# Rainbow Lake Owner Doesn't Play Around



## HuberCatman

a little story about my journey to rainbow lakes in fairborn last weekend.

I went on Sunday and fished for about 6 hours or so in the afternoon. I always enjoy going there because it gets me away from the house and wife . I've always went to rainbow since I was a kid. There are days I get skunked but its happened to me in public waters too. At least I get to park right next to my spot and not have to trek a mile. Anyways.. that is beside the point. Back to my story.

I was getting ready to leave and driving out of the main road out of the lakes. Some jacka$$ in an old beat-up car comes flying around the lake like a bat out of hell and d*mn near ran me off the road. He fish tails by the big lake by the baithouse and goes about 40 mph out to the road. Needless to say the owner (or owners son) blocked his way with some cones and started to ream the driver (and the drivers yappy chick). I guess the guy wasn't to happy with his trip and wanted his money back and the owner proceeded to tell him his opinion on that matter. After about 5-10 minutes of yelling the guy in the car takes off and just about takes me out with flying gravel. Me and owner talked for a couple minutes and he said he's tired of the garbage comming to the lakes.
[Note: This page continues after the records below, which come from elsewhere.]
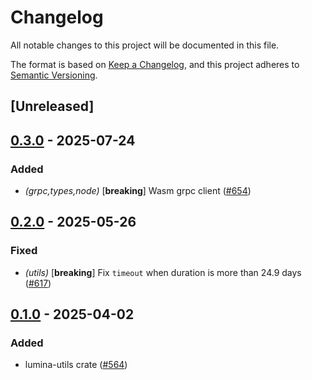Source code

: # Changelog

All notable changes to this project will be documented in this file.

The format is based on [Keep a Changelog](https://keepachangelog.com/en/1.0.0/),
and this project adheres to [Semantic Versioning](https://semver.org/spec/v2.0.0.html).

## [Unreleased]

## [0.3.0](https://github.com/eigerco/lumina/compare/lumina-utils-v0.2.0...lumina-utils-v0.3.0) - 2025-07-24

### Added

- *(grpc,types,node)* [**breaking**] Wasm grpc client ([#654](https://github.com/eigerco/lumina/pull/654))

## [0.2.0](https://github.com/eigerco/lumina/compare/lumina-utils-v0.1.0...lumina-utils-v0.2.0) - 2025-05-26

### Fixed

- *(utils)* [**breaking**] Fix `timeout` when duration is more than 24.9 days ([#617](https://github.com/eigerco/lumina/pull/617))

## [0.1.0](https://github.com/eigerco/lumina/releases/tag/lumina-utils-v0.1.0) - 2025-04-02

### Added

- lumina-utils crate ([#564](https://github.com/eigerco/lumina/pull/564))
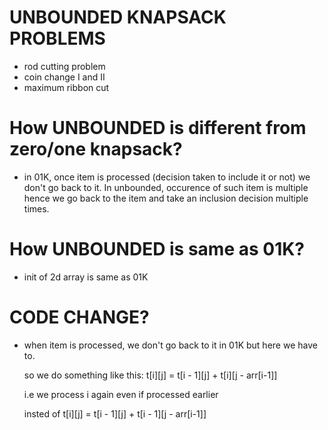 # UNBOUNDED KNAPSACK PROBLEMS

- rod cutting problem
- coin change I and II
- maximum ribbon cut

# How UNBOUNDED is different from zero/one knapsack?

- in 01K, once item is processed (decision taken to include it or not)
  we don't go back to it. In unbounded, occurence of such item is 
  multiple hence we go back to the item and take an inclusion decision
  multiple times.

# How UNBOUNDED is same as 01K?

- init of 2d array is same as 01K

# CODE CHANGE?

- when item is processed, we don't go back to it in 01K
  but here we have to.

  so we do something like this:
  t[i][j] = t[i - 1][j] + t[i][j - arr[i-1]]

  i.e we process i again even if processed earlier
  
  insted of 
  t[i][j] = t[i - 1][j] + t[i - 1][j - arr[i-1]]




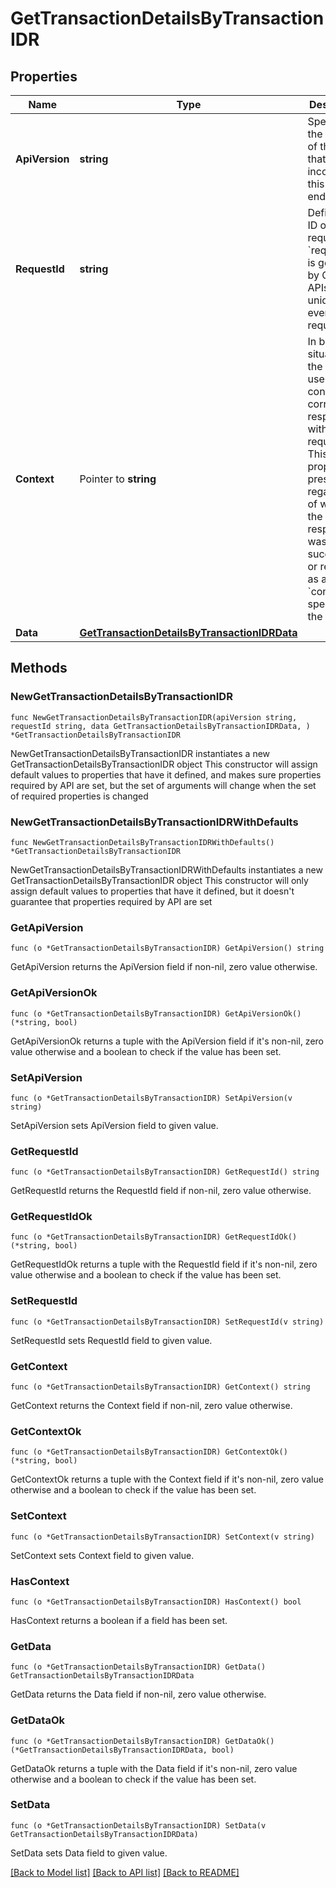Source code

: # GetTransactionDetailsByTransactionIDR

## Properties

Name | Type | Description | Notes
------------ | ------------- | ------------- | -------------
**ApiVersion** | **string** | Specifies the version of the API that incorporates this endpoint. | 
**RequestId** | **string** | Defines the ID of the request. The &#x60;requestId&#x60; is generated by Crypto APIs and it&#39;s unique for every request. | 
**Context** | Pointer to **string** | In batch situations the user can use the context to correlate responses with requests. This property is present regardless of whether the response was successful or returned as an error. &#x60;context&#x60; is specified by the user. | [optional] 
**Data** | [**GetTransactionDetailsByTransactionIDRData**](GetTransactionDetailsByTransactionIDRData.md) |  | 

## Methods

### NewGetTransactionDetailsByTransactionIDR

`func NewGetTransactionDetailsByTransactionIDR(apiVersion string, requestId string, data GetTransactionDetailsByTransactionIDRData, ) *GetTransactionDetailsByTransactionIDR`

NewGetTransactionDetailsByTransactionIDR instantiates a new GetTransactionDetailsByTransactionIDR object
This constructor will assign default values to properties that have it defined,
and makes sure properties required by API are set, but the set of arguments
will change when the set of required properties is changed

### NewGetTransactionDetailsByTransactionIDRWithDefaults

`func NewGetTransactionDetailsByTransactionIDRWithDefaults() *GetTransactionDetailsByTransactionIDR`

NewGetTransactionDetailsByTransactionIDRWithDefaults instantiates a new GetTransactionDetailsByTransactionIDR object
This constructor will only assign default values to properties that have it defined,
but it doesn't guarantee that properties required by API are set

### GetApiVersion

`func (o *GetTransactionDetailsByTransactionIDR) GetApiVersion() string`

GetApiVersion returns the ApiVersion field if non-nil, zero value otherwise.

### GetApiVersionOk

`func (o *GetTransactionDetailsByTransactionIDR) GetApiVersionOk() (*string, bool)`

GetApiVersionOk returns a tuple with the ApiVersion field if it's non-nil, zero value otherwise
and a boolean to check if the value has been set.

### SetApiVersion

`func (o *GetTransactionDetailsByTransactionIDR) SetApiVersion(v string)`

SetApiVersion sets ApiVersion field to given value.


### GetRequestId

`func (o *GetTransactionDetailsByTransactionIDR) GetRequestId() string`

GetRequestId returns the RequestId field if non-nil, zero value otherwise.

### GetRequestIdOk

`func (o *GetTransactionDetailsByTransactionIDR) GetRequestIdOk() (*string, bool)`

GetRequestIdOk returns a tuple with the RequestId field if it's non-nil, zero value otherwise
and a boolean to check if the value has been set.

### SetRequestId

`func (o *GetTransactionDetailsByTransactionIDR) SetRequestId(v string)`

SetRequestId sets RequestId field to given value.


### GetContext

`func (o *GetTransactionDetailsByTransactionIDR) GetContext() string`

GetContext returns the Context field if non-nil, zero value otherwise.

### GetContextOk

`func (o *GetTransactionDetailsByTransactionIDR) GetContextOk() (*string, bool)`

GetContextOk returns a tuple with the Context field if it's non-nil, zero value otherwise
and a boolean to check if the value has been set.

### SetContext

`func (o *GetTransactionDetailsByTransactionIDR) SetContext(v string)`

SetContext sets Context field to given value.

### HasContext

`func (o *GetTransactionDetailsByTransactionIDR) HasContext() bool`

HasContext returns a boolean if a field has been set.

### GetData

`func (o *GetTransactionDetailsByTransactionIDR) GetData() GetTransactionDetailsByTransactionIDRData`

GetData returns the Data field if non-nil, zero value otherwise.

### GetDataOk

`func (o *GetTransactionDetailsByTransactionIDR) GetDataOk() (*GetTransactionDetailsByTransactionIDRData, bool)`

GetDataOk returns a tuple with the Data field if it's non-nil, zero value otherwise
and a boolean to check if the value has been set.

### SetData

`func (o *GetTransactionDetailsByTransactionIDR) SetData(v GetTransactionDetailsByTransactionIDRData)`

SetData sets Data field to given value.



[[Back to Model list]](../README.md#documentation-for-models) [[Back to API list]](../README.md#documentation-for-api-endpoints) [[Back to README]](../README.md)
So it looks as if they aren't taking any sh*t anymore. Which is nice to see. 

Also, I talked to one of the women that run the cashier that day (mom?) and she said they've stocked like 37,000 lbs of fish since march. Also, if you do fish there and you turn in your fish to the baithouse they give you a ticket for a weekly drawing for every 10lbs of fish. She said they'll probably do an annual drawing for an LCD TV or something big like that.
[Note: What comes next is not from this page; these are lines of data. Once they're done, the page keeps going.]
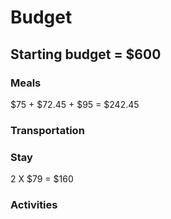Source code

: # Budget
## Starting budget = $600
### Meals

$75 + $72.45 + $95 = $242.45
### Transportation


### Stay

2 X $79 = $160
### Activities
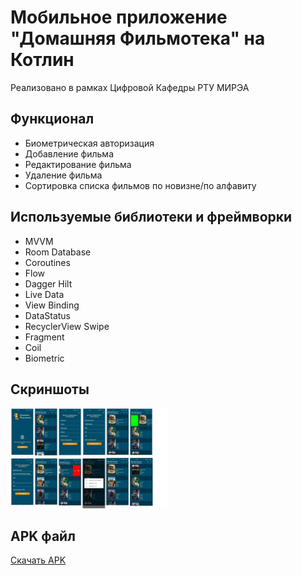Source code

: # Мобильное приложение "Домашняя Фильмотека" на Котлин 
Реализовано в рамках Цифровой Кафедры РТУ МИРЭА

## Функционал
* Биометрическая авторизация
* Добавление фильма
* Редактирование фильма
* Удаление фильма
* Сортировка списка фильмов по новизне/по алфавиту

## Используемые библиотеки и фреймворки
* MVVM
* Room Database
* Coroutines
* Flow
* Dagger Hilt
* Live Data
* View Binding
* DataStatus
* RecyclerView Swipe
* Fragment
* Coil
* Biometric

## Скриншоты
<img src="preview.jpg" width="50%">

## APK файл
<a href="MyMovieApp.apk">Скачать APK</a>
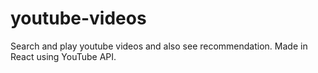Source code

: # youtube-videos
Search and play youtube videos and also see recommendation. Made in React using YouTube API.

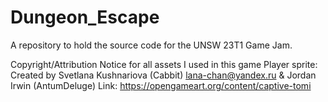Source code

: # Dungeon_Escape
A repository to hold the source code for the UNSW 23T1 Game Jam.

Copyright/Attribution Notice for all assets I used in this game
Player sprite:
Created by Svetlana Kushnariova (Cabbit) <lana-chan@yandex.ru> & Jordan Irwin (AntumDeluge)
Link: https://opengameart.org/content/captive-tomi
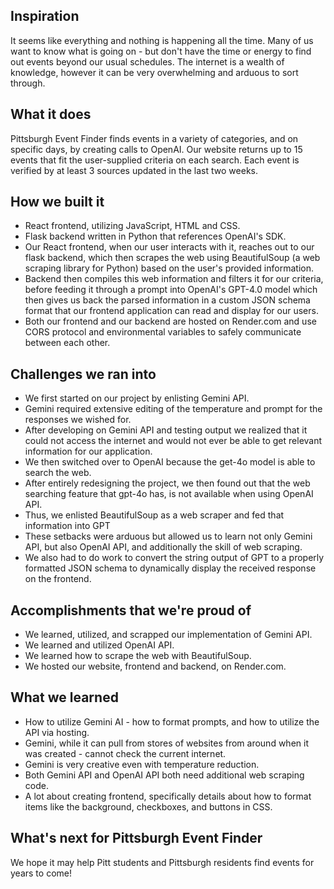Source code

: ## Inspiration
It seems like everything and nothing is happening all the time. Many of us want to know what is going on - but don't have the time or energy to find out events beyond our usual schedules. The internet is a wealth of knowledge, however it can be very overwhelming and arduous to sort through.

## What it does
Pittsburgh Event Finder finds events in a variety of categories, and on specific days, by creating calls to OpenAI. Our website returns up to 15 events that fit the user-supplied criteria on each search. Each event is verified by at least 3 sources updated in the last two weeks.

## How we built it
- React frontend, utilizing JavaScript, HTML and CSS.
- Flask backend written in Python that references OpenAI's SDK.
- Our React frontend, when our user interacts with it, reaches out to our flask backend, which then scrapes the web using BeautifulSoup (a web scraping library for Python) based on the user's provided information. 
- Backend then compiles this web information and filters it for our criteria, before feeding it through a prompt into OpenAI's GPT-4.0 model which then gives us back the parsed information in a custom JSON schema format that our frontend application can read and display for our users.
- Both our frontend and our backend are hosted on Render.com and use CORS protocol and environmental variables to safely communicate between each other.

## Challenges we ran into
- We first started on our project by enlisting Gemini API.
- Gemini required extensive editing of the temperature and prompt for the responses we wished for.
- After developing on Gemini API and testing output we realized that it could not access the internet and would not ever be able to get relevant information for our application.
- We then switched over to OpenAI because the get-4o model is able to search the web.
- After entirely redesigning the project, we then found out that the web searching feature that gpt-4o has, is not available when using OpenAI API.
- Thus, we enlisted BeautifulSoup as a web scraper and fed that information into GPT
- These setbacks were arduous but allowed us to learn not only Gemini API, but also  OpenAI API, and additionally the skill of web scraping.
- We also had to do work to convert the string output of GPT to a properly formatted JSON schema to dynamically display the received response on the frontend.

## Accomplishments that we're proud of
- We learned, utilized, and scrapped our implementation of Gemini API.
- We learned and utilized OpenAI API.
- We learned how to scrape the web with BeautifulSoup.
- We hosted our website, frontend and backend, on Render.com.

## What we learned
- How to utilize Gemini AI - how to format prompts, and how to utilize the API via hosting. 
- Gemini, while it can pull from stores of websites from around when it was created - cannot check the current internet. 
- Gemini is very creative even with temperature reduction.
- Both Gemini API and OpenAI API both need additional web scraping code.
- A lot about creating frontend, specifically details about how to format items like the background, checkboxes, and buttons in CSS.

## What's next for Pittsburgh Event Finder
We hope it may help Pitt students and Pittsburgh residents find events for years to come!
If anyone goes there let me know. I'm there about every 2 weeks. I usually fish the road pond, the big lake (with the cars), the middle twin, or the baithouse lake. I've pulled big channels out of all of them and seen some monster flatties in the road pond (as long as 4ft or so).


----------



## djkaloci2004

where is this located i have been looking for a nice place to go. how much does it coast.


----------



## HuberCatman

Its in fairborn (near dayton OH). It sits right on 235. If your comming from I-70 go south on Rt 4 and get off at the 235/chambersburg exit and turn left. It is right by the highway.

The bite has been fairly slow the past couple trips though. All this rain and inconsistant weather is throwing the fish off (in my experience).

I've seen some nice flatties being pulled out though as they seem to be more active than most. I've actually seen some big ones (40+ lbs) swimming the surface in mid-day. Which is a rarity for me.

I think people need to start fishing the sunfish out of the lakes though as they're really prolific this year. I've been wondering if that is influencing the bite of the cats.


----------



## Bubbathegimp

was there just today. never going back. see other posts on rainbow lake.


----------